Personal information
- Full name: Whitney Jenay Dosty
- Born: February 25, 1988 (age 38) Tucson, Arizona, U.S
- Height: 6 ft 3 in (191 cm)
- College / University: University of Arizona

Volleyball information
- Position: Outside hitter

Career
| Years | Teams |
| 2010–2011 | Gigantes de Carolina |
| 2011–2012 | Hôtel Cristal VFM |
| 2012–2013 | Heungkuk Life |
| 2013–2014 | Lokomotiv Baku |

Medal record
Women's sitting volleyball
Representing the United States
Paralympic Games
| Gold medal – first place | 2020 Tokyo | Team |
| Gold medal – first place | 2024 Paris | Team |
World Championship
| Silver medal – second place | 2018 Arnhem | Team |
| Bronze medal – third place | 2022 Sarajevo | Team |

= Whitney Dosty =

American sitting volleyball player (born 1988)

Whitney Jenay Dosty (born February 25, 1988) is an American sitting volleyball player.

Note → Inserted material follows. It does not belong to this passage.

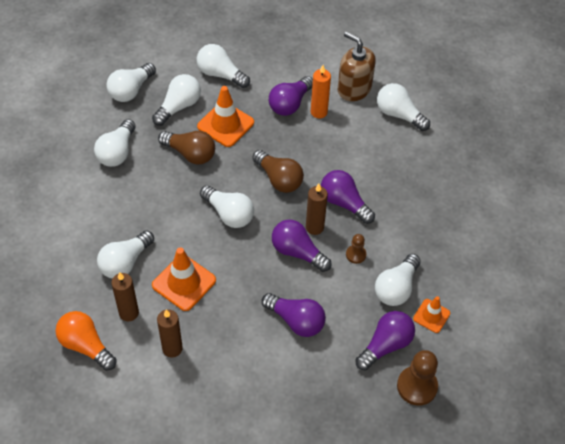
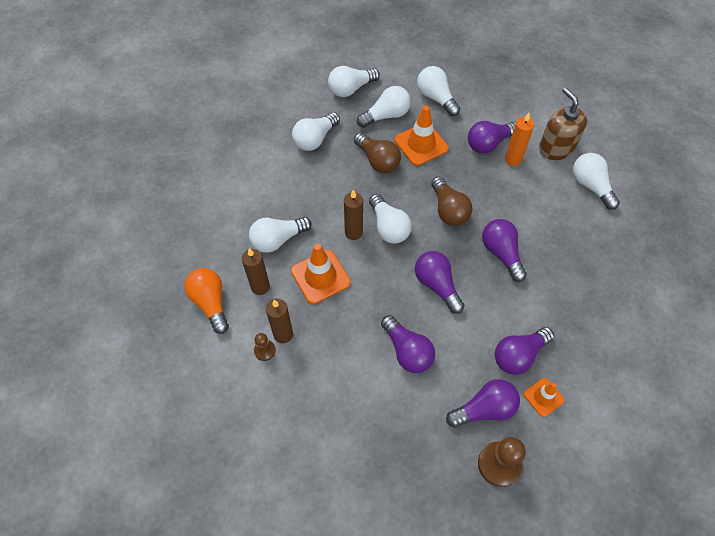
camera: 25 degrees right, 5 degrees up
brown candle [306,184,328,235] -> brown candle moved to [344,190,363,240]
brown pawn [346,234,366,264] -> brown pawn moved to [254,333,276,361]
white light bulb [375,254,421,306] -> purple light bulb [495,327,554,375]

==Early life and education==
Dosty attended Salpointe Catholic High School where she played volleyball. She was named the 2005 Southern Arizona Player of the Year by both the Arizona Daily Star and the Tucson Citizen. She also participated in track and field where she was the 2006 Arizona state high jump champion and placed third in the triple jump. She was ranked as the fourth-best recruit in the nation by PrepVolleyball.com.

She played volleyball at Arizona. During her freshman year in 2006 she appeared in all 109 games and 30 matches, with 23 starts. She ranked second on the team in kills with 369 and kills per game at 3.39, and ranked fourth on the team with 71 blocks. Her 369 kills rank sixth in Arizona freshman history. Following the season she was named to the Pac-10 All-Freshman team. She missed the 2007 season due to knee injuries. She finished her career with 1,278 career kills, which ranks eighth in Arizona history. In 2022 she was inducted to the Arizona Volleyball Ring of Honor.

==Career==
Following her college career, Dosty played professional standing volleyball in Puerto Rico, Switzerland, Korea, Azerbaijan and Turkey. While she was playing in Turkey she suffered a dislocated ankle in 2014 that ended her standing volleyball career. She underwent three surgeries on her ankle, however, medical treatment and physical therapy were only temporary fixes, and she then transitioned to sitting volleyball.

She made her international debut at the World Para Volleyball Championship in 2018 and won a silver medal. She again competed at the World Championship in 2022 and won a bronze medal. She represented the United States at the 2020 Summer Paralympics in sitting volleyball and won a gold medal. On July 10, 2024, she was named to team USA's roster to compete at the 2024 Summer Paralympics.

==Personal life==
Dosty was born to Robbie and Toni Dosty, and has an older sister, Sybil. Her father played college basketball at Arizona and her sister played basketball at University of Tennessee and Arizona State.

She is also a swimsuit designer for women with long torsos, and the founder of Wavelength Swimwear.